─── WORKING DATA

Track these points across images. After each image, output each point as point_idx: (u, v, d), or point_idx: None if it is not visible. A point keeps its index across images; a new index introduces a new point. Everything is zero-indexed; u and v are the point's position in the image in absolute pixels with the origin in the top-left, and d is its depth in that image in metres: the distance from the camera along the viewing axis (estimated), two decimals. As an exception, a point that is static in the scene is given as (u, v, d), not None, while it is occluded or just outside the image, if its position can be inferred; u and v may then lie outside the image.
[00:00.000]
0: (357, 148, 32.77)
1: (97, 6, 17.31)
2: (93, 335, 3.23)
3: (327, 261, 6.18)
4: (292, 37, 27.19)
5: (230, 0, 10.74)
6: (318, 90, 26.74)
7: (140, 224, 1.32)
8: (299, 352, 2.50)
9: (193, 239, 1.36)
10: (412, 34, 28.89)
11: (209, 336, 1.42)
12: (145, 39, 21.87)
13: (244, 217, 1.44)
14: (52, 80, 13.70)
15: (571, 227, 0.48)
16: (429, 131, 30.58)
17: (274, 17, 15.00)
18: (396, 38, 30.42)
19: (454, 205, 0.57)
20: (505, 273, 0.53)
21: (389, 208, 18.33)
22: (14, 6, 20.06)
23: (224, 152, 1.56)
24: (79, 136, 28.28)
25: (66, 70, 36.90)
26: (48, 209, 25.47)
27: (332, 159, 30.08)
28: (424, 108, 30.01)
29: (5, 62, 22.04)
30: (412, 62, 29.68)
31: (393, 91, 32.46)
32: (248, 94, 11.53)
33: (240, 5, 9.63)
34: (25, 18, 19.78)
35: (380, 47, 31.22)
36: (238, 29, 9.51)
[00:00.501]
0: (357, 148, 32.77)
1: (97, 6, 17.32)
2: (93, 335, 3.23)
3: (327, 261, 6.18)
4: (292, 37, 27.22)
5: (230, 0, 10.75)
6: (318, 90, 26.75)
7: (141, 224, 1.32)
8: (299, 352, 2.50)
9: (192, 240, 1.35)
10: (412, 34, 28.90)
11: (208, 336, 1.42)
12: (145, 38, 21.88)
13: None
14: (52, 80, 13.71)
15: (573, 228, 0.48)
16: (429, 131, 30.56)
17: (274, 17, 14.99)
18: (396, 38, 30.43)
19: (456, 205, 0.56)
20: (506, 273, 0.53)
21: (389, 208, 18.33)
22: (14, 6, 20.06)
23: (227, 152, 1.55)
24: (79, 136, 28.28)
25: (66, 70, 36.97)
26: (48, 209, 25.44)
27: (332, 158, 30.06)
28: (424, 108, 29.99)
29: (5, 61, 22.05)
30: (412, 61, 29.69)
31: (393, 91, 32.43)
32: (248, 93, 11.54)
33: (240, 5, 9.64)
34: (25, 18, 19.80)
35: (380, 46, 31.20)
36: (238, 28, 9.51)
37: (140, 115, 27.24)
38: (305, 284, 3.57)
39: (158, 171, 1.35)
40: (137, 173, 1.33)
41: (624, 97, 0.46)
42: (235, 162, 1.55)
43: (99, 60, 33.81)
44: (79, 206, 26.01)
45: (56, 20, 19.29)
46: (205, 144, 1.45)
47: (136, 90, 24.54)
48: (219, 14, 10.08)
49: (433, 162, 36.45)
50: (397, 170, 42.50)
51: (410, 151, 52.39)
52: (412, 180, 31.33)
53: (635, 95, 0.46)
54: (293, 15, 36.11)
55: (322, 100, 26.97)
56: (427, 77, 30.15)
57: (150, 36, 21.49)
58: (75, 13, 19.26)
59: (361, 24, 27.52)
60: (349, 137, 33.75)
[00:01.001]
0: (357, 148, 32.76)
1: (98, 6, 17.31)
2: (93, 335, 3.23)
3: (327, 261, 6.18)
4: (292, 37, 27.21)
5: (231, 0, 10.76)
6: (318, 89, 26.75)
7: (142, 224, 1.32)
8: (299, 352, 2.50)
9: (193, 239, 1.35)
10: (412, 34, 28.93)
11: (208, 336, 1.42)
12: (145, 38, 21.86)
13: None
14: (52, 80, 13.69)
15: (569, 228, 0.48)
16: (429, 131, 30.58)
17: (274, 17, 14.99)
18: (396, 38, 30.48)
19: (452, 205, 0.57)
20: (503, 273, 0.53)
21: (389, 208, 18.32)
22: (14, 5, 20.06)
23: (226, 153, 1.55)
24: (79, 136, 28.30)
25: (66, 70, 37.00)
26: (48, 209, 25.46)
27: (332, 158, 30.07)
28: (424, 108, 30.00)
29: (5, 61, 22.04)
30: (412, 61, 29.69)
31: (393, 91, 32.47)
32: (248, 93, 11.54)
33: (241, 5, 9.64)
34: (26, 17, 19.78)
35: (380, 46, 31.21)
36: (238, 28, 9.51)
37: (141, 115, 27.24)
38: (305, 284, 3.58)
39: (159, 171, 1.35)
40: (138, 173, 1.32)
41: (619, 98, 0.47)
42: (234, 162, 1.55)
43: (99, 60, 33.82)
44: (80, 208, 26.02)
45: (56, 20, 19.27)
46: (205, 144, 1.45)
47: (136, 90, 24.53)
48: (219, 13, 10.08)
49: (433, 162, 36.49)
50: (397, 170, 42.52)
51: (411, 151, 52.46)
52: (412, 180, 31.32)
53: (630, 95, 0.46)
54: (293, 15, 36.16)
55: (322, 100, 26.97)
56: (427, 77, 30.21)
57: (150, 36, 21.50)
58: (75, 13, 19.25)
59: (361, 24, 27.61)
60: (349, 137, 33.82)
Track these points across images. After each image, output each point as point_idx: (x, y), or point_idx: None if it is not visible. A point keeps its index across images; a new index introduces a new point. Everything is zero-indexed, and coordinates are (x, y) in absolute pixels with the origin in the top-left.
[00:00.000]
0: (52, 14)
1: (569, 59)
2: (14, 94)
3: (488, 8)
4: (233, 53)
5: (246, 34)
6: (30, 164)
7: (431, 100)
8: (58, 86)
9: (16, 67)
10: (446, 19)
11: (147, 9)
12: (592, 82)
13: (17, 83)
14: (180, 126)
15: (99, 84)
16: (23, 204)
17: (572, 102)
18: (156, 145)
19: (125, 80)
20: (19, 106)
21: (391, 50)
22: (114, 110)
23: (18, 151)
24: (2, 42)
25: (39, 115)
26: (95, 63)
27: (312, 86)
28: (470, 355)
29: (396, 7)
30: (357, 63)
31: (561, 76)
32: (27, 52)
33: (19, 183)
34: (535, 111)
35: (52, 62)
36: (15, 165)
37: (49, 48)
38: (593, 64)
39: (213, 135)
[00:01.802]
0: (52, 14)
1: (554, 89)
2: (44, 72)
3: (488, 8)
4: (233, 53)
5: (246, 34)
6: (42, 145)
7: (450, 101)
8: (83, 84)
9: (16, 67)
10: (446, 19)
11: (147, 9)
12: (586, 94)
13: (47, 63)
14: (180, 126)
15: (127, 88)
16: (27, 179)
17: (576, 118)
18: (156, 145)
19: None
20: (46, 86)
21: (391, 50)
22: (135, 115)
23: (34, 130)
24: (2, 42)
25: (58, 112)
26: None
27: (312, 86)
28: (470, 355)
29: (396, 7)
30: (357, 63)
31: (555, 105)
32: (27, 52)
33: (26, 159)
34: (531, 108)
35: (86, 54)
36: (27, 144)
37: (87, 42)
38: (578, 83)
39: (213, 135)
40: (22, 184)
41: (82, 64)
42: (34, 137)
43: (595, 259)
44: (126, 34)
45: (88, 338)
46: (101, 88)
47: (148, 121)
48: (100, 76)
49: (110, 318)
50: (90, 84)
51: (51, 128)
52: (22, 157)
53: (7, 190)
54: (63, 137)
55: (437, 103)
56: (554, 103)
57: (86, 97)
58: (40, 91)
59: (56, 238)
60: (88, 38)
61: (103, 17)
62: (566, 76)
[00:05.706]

──────

* EXERCISE INSTRUCTIONS: Some lines above may hold the word "image"; say how many do, giving nothing besides the number.

* THE COMPLETED TASK: 2